▶ _PASSAGE FOR REVIEW_:
::::

Letterpress printing enabled the spread of information that had been made possible with the invention of the printing press, and printed text became immediately more available than its handwritten precedent, less likely to be lost, and reproducible. As Eisenstein argues (1979, p.116), ‘the democratizing aspect of the preservative powers of print… secured precious documents not by putting them under lock and key but by removing them from chests and vaults and duplicating them for all to see’.

Although clearly not evangelically-minded, Picturing the Island’s hand-printed letterpress texts echo the Binghams’ nineteenth century printing activities and, in the living language of I-Kiribati, conjure the lost voices of the past into the present of its pages. Following Eisenstein’s lead, the texts of Picturing the Island unearth and recirculate fragments of the culture and language of I-Kiribati from the ‘chests and vaults’ of the library. These notations are printed on a variety of paper stocks, and the fonts and sizes of the texts are as assorted as Kiribati’s colonial and post-colonial histories. These texts privilege neither Kiribati nor English in a visual readjustment of once-unchallenged power structures:

UMA

a system of navigation for travelling at night

and

I AM BLINDED BY WIND

e ka matau n te ang

Small paragraphs of text citing scholarly works about the history and culture of Kiribati are set in sans serif type, and these too drift in the oceanic space of the page.

::::

▶ _Photo sets of single scenes_:
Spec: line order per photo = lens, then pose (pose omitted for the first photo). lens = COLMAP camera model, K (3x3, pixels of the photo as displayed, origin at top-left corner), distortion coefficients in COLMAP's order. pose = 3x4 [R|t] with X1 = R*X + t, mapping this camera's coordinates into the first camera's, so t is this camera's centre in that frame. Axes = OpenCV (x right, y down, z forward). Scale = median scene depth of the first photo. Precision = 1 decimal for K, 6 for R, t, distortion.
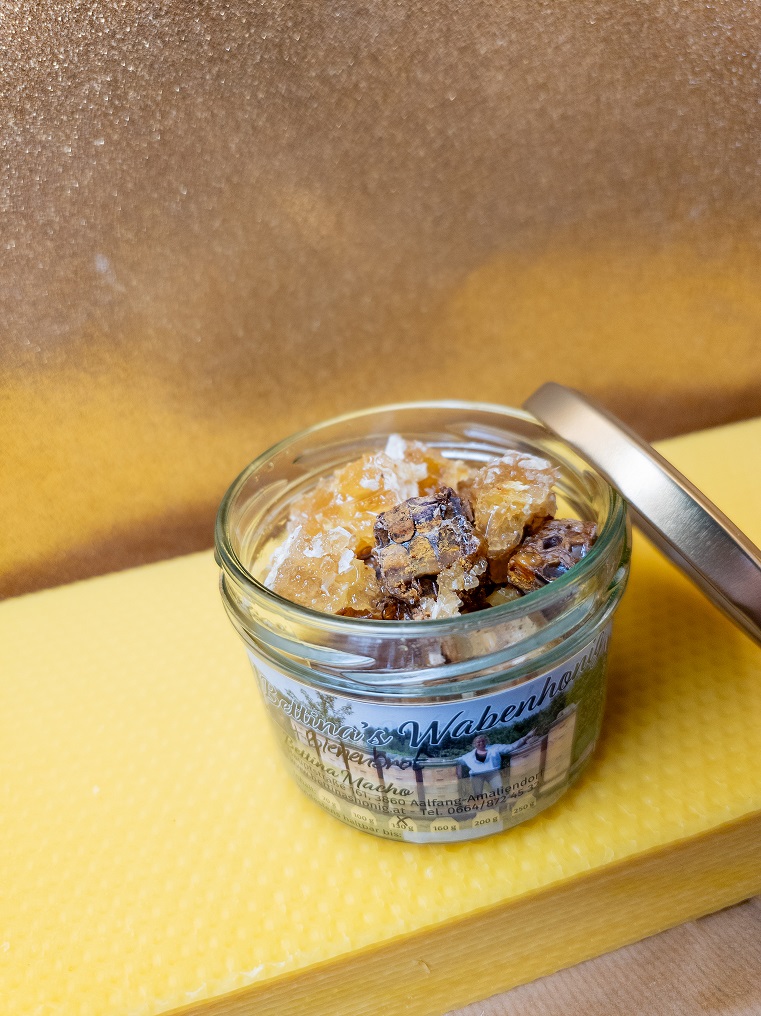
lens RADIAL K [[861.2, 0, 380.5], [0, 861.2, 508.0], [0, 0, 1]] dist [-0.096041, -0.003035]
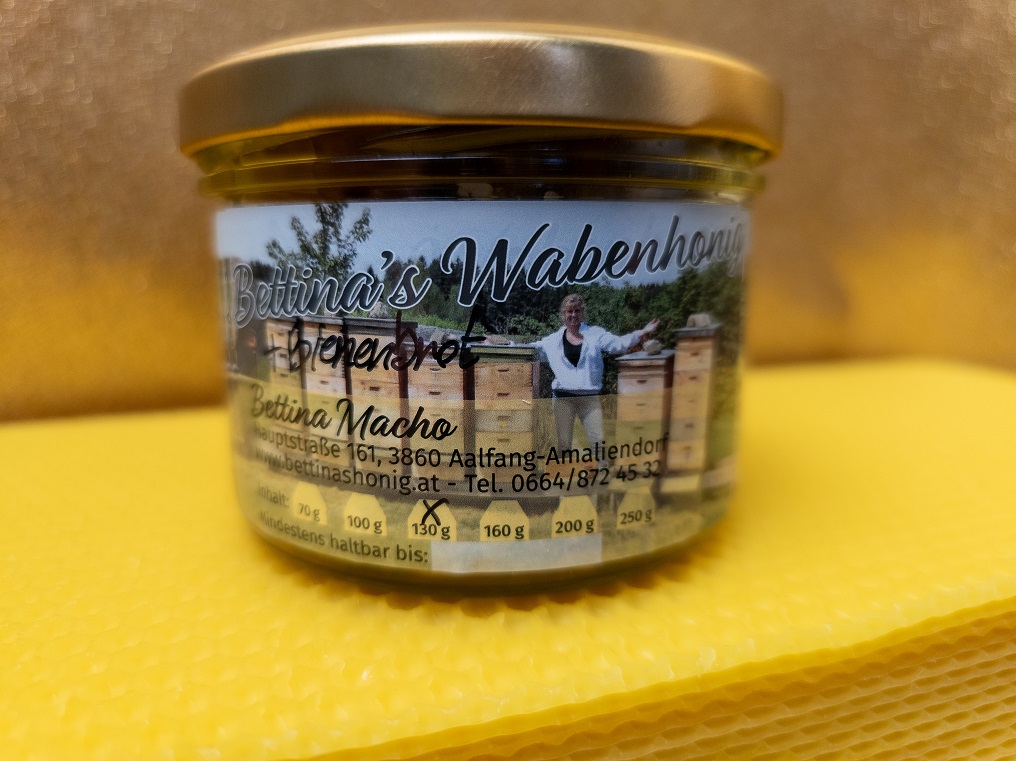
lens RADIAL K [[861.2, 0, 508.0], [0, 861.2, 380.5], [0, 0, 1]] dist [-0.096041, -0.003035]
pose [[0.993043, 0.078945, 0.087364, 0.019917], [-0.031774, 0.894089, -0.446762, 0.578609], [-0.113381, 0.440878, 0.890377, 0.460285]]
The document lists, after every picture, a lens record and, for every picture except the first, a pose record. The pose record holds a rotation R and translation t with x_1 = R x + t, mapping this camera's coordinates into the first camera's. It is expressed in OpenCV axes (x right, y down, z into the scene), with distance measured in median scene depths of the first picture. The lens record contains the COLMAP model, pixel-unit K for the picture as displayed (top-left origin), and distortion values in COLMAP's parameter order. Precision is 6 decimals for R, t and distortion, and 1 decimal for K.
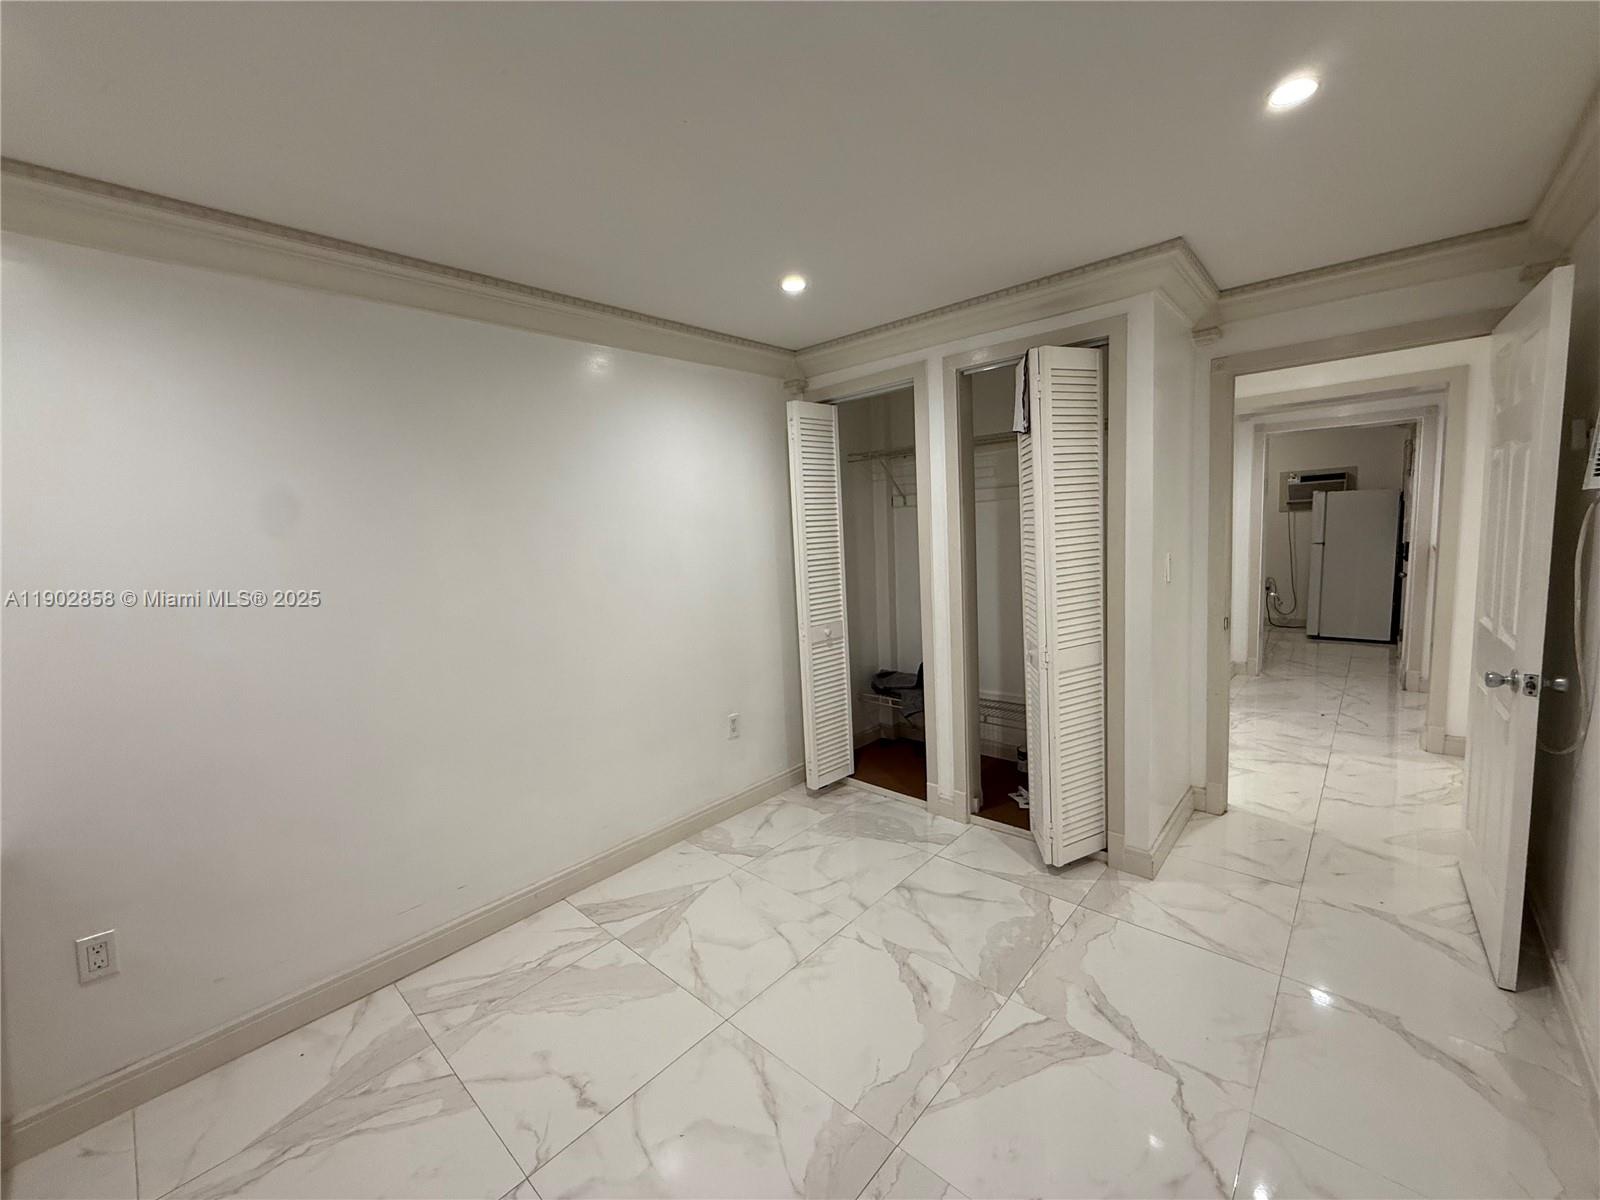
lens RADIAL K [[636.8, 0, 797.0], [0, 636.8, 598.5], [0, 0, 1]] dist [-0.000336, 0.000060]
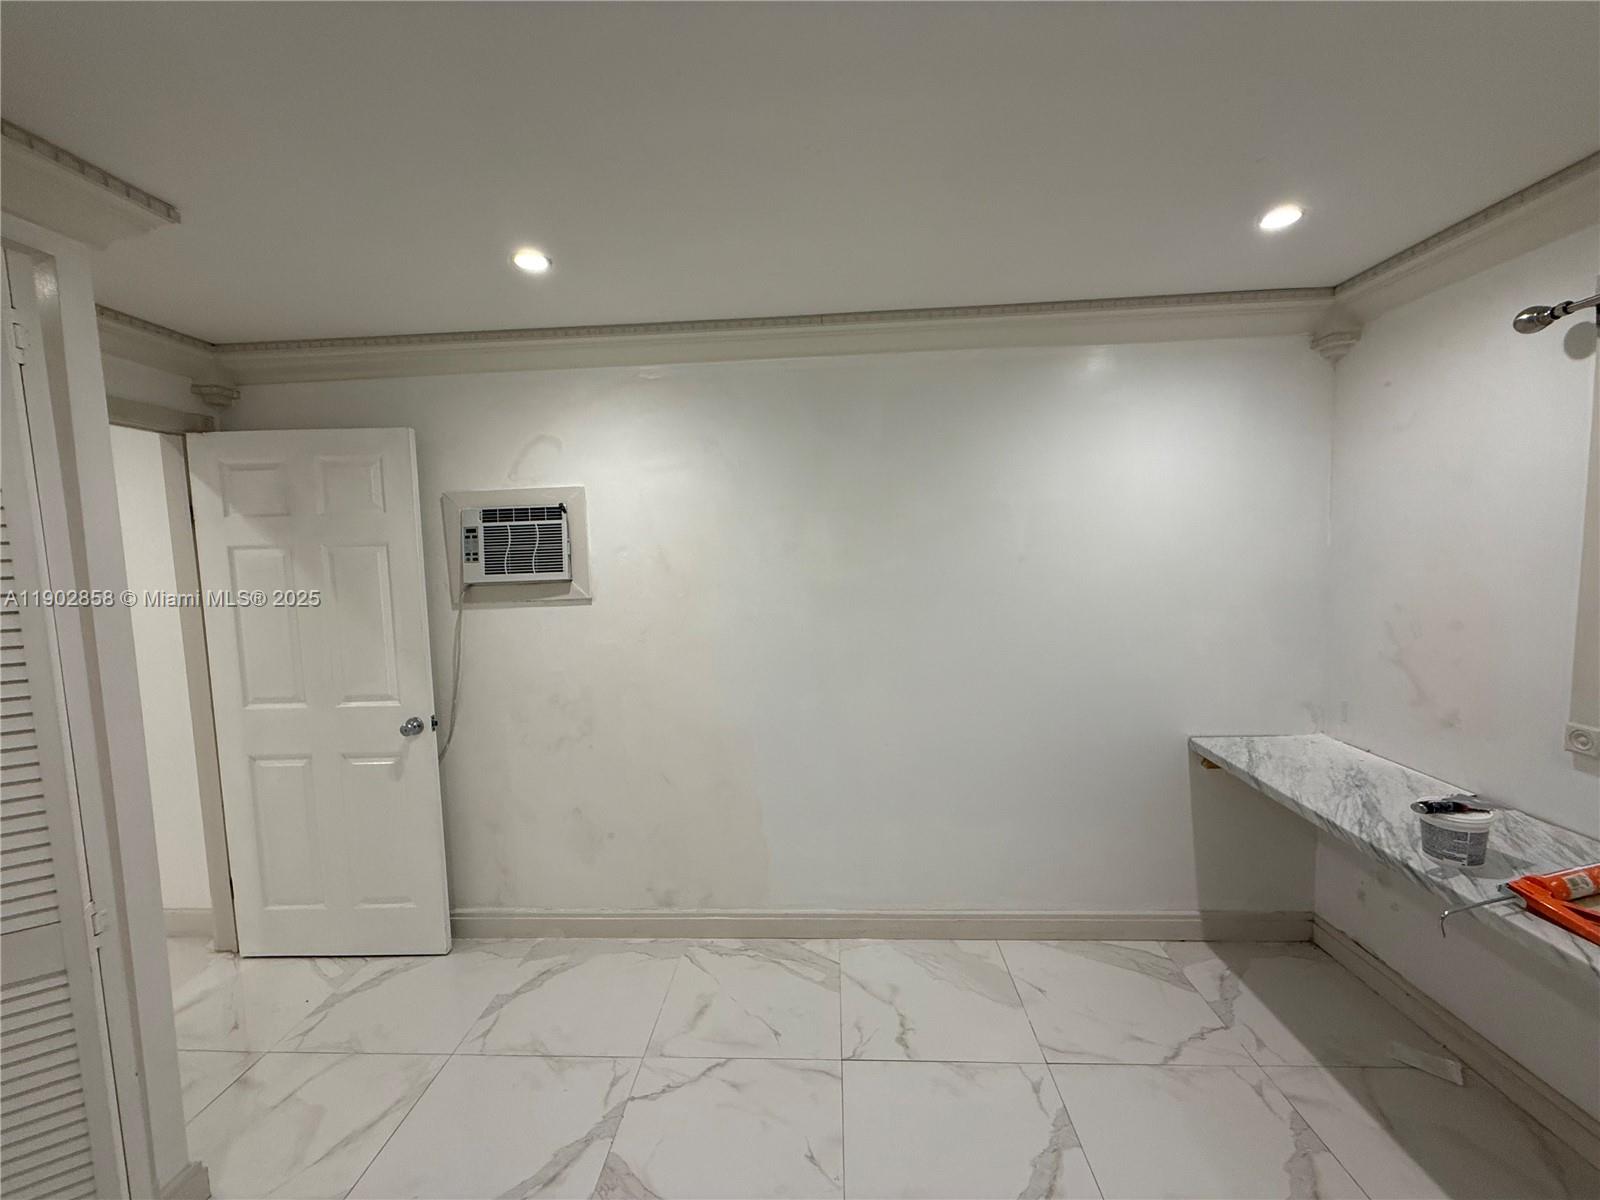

::::

▶ _ASSIGNMENT 1_:
Answer these questions from the letterpress passage.
(a) According to Eisenstein, how did print secure precious documents?
(b) On what are the notations of Picturing the Island printed?
(c) In what type are the small paragraphs citing scholarly works set?
▶ _ASSIGNMENT 2_: Please transcribe the letterpress passage from the words "a system of" up to and including the words "of the page.".

▶ _YOUR SOLUTION 1_:
(a) By removing them from chests and vaults and duplicating them for all to see, not by putting them under lock and key.
(b) On a variety of paper stocks.
(c) In sans serif type.

▶ _YOUR SOLUTION 2_:
a system of navigation for travelling at night

and

I AM BLINDED BY WIND

e ka matau n te ang

Small paragraphs of text citing scholarly works about the history and culture of Kiribati are set in sans serif type, and these too drift in the oceanic space of the page.